There will be no disruption in services and no services will be dropped as a result of the merger, Takacs said. Services for children and adolescents will be added.
“If anything, we anticipate an expansion of services,” Takacs said. “There’s not a lot of services to children and adolescents in our community and we are very hopeful this merger will facilitate an expansion of services to children and adolescents.”
It’s being touted as a merger, but in essence Zepf will be acquiring COMPASS, because Zepf is the larger of the two agencies with a bigger budget, Takacs said. A COMPASS board member will now serve on Zepf’s board.
“I think it’s a wonderful opportunity for both organizations to expand what we already do so well individually and do it in a cost-effective manner,” Takacs said.

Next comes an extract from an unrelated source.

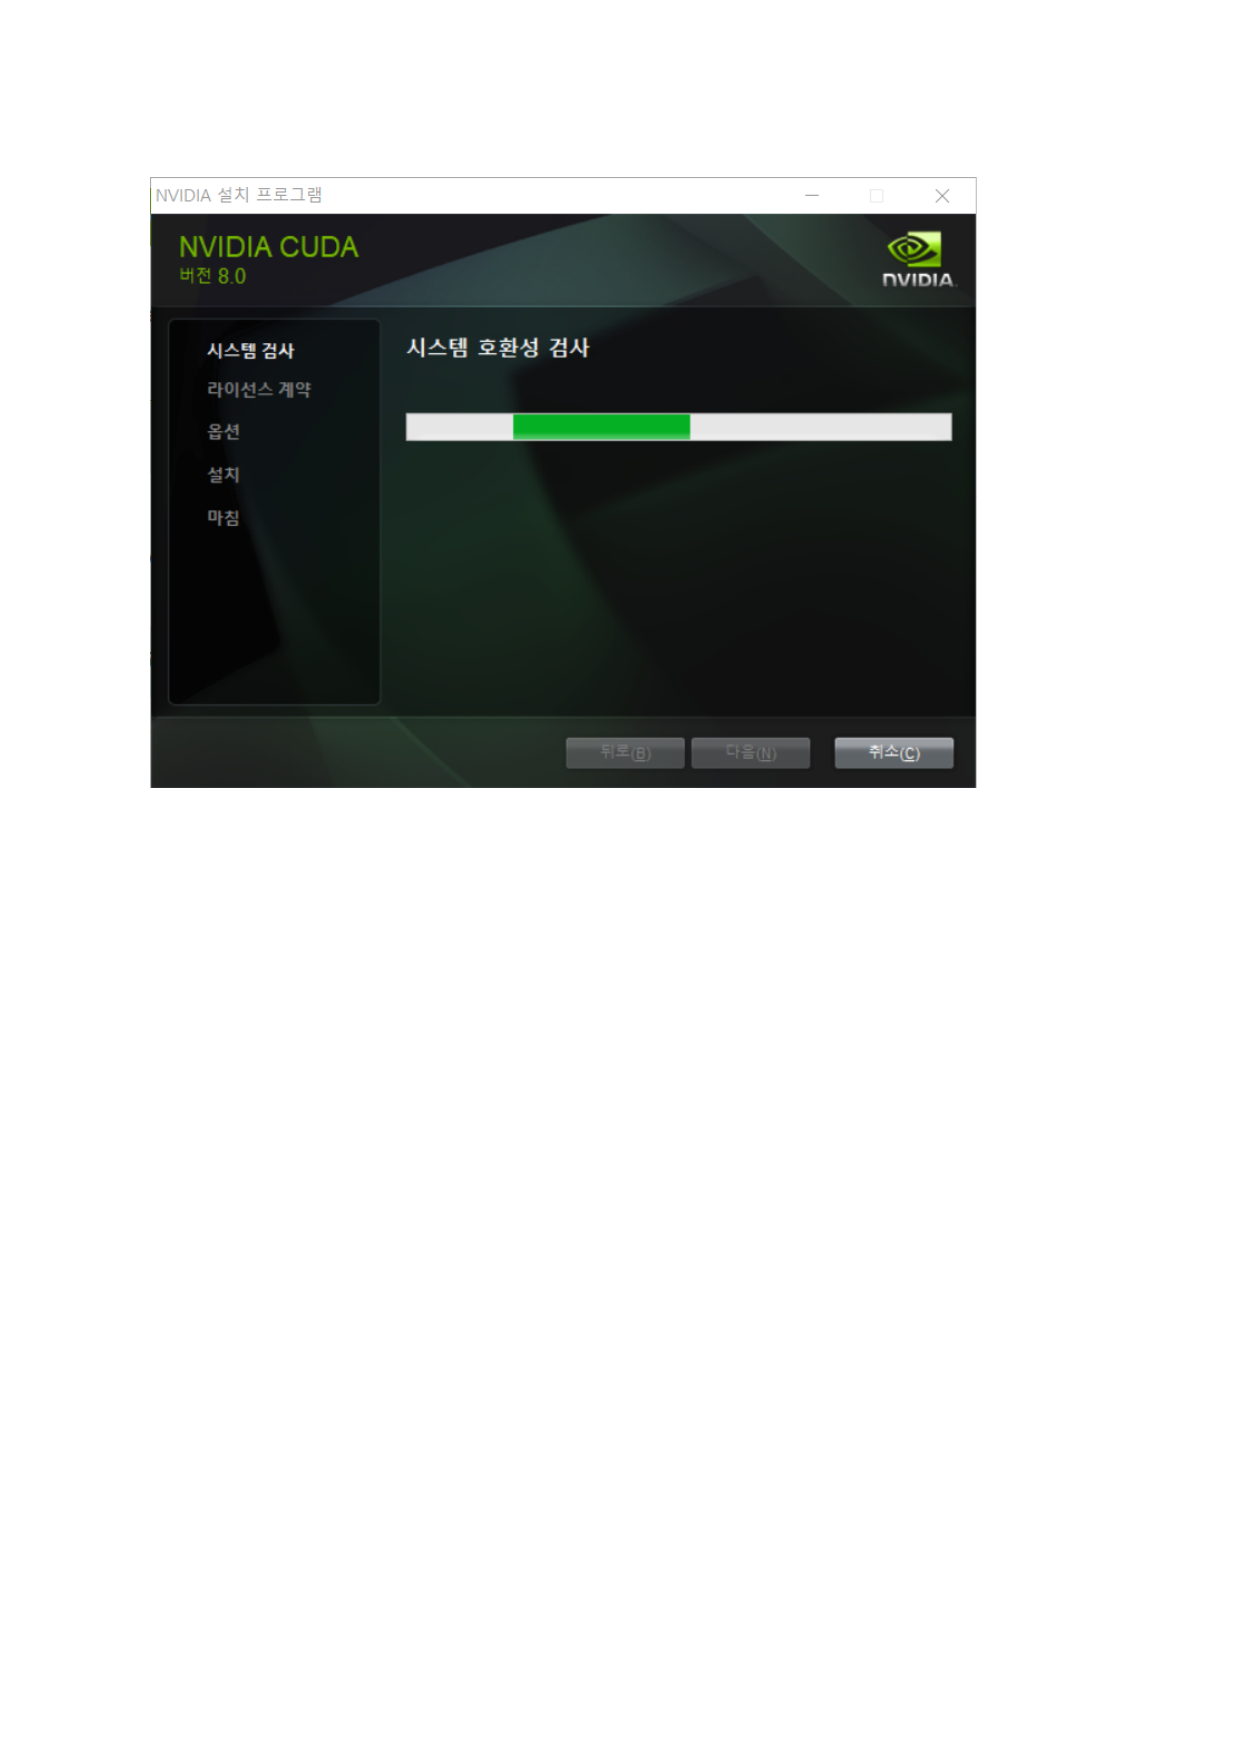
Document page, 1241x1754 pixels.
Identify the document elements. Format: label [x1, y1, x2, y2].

picture [150, 177, 977, 788]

“We are excited to join forces with COMPASS and expand care and treatment to those who need it in Northwest Ohio, particularly here in Lucas County,” Jennifer Moses, CEO of Zepf, said in a statement. “Our timing is optimized by the planned expansion of Medicaid services here in Ohio through Gov. [John] Kasich, which will help us reach even more of those in need.
“I used to work for COMPASS and am very familiar with its services and clientele,” Moses continued. “We have been in periodic talks with COMPASS about combining forces and our timing benefits everyone.”
Zepf Center opened in 1974 and is named after Elizabeth A. Zepf, a Toledo resident who was active in mental health organizations. Zepf Center works to treat the whole person through psychiatric care, care coordination, residential support, case management, therapy and career development services. Zepf Center has six locations in Lucas County as well as two apartment buildings and two group homes and serves more than 5,000 individuals a year.
Since 1971, COMPASS has been providing services to Northwest Ohio residents and offers short-term residential treatment, outpatient treatment services, court-ordered drug treatment, medically assisted detoxification services, DWI programs and a new gambling treatment program. COMPASS will continue to operate out of its Collingwood Boulevard location in Toledo’s Old West End. Its SASI (Substance Abuse Services Inc.) division, which provides medically assisted treatment to those with drug addictions, will keep operating at its 12th Street facility.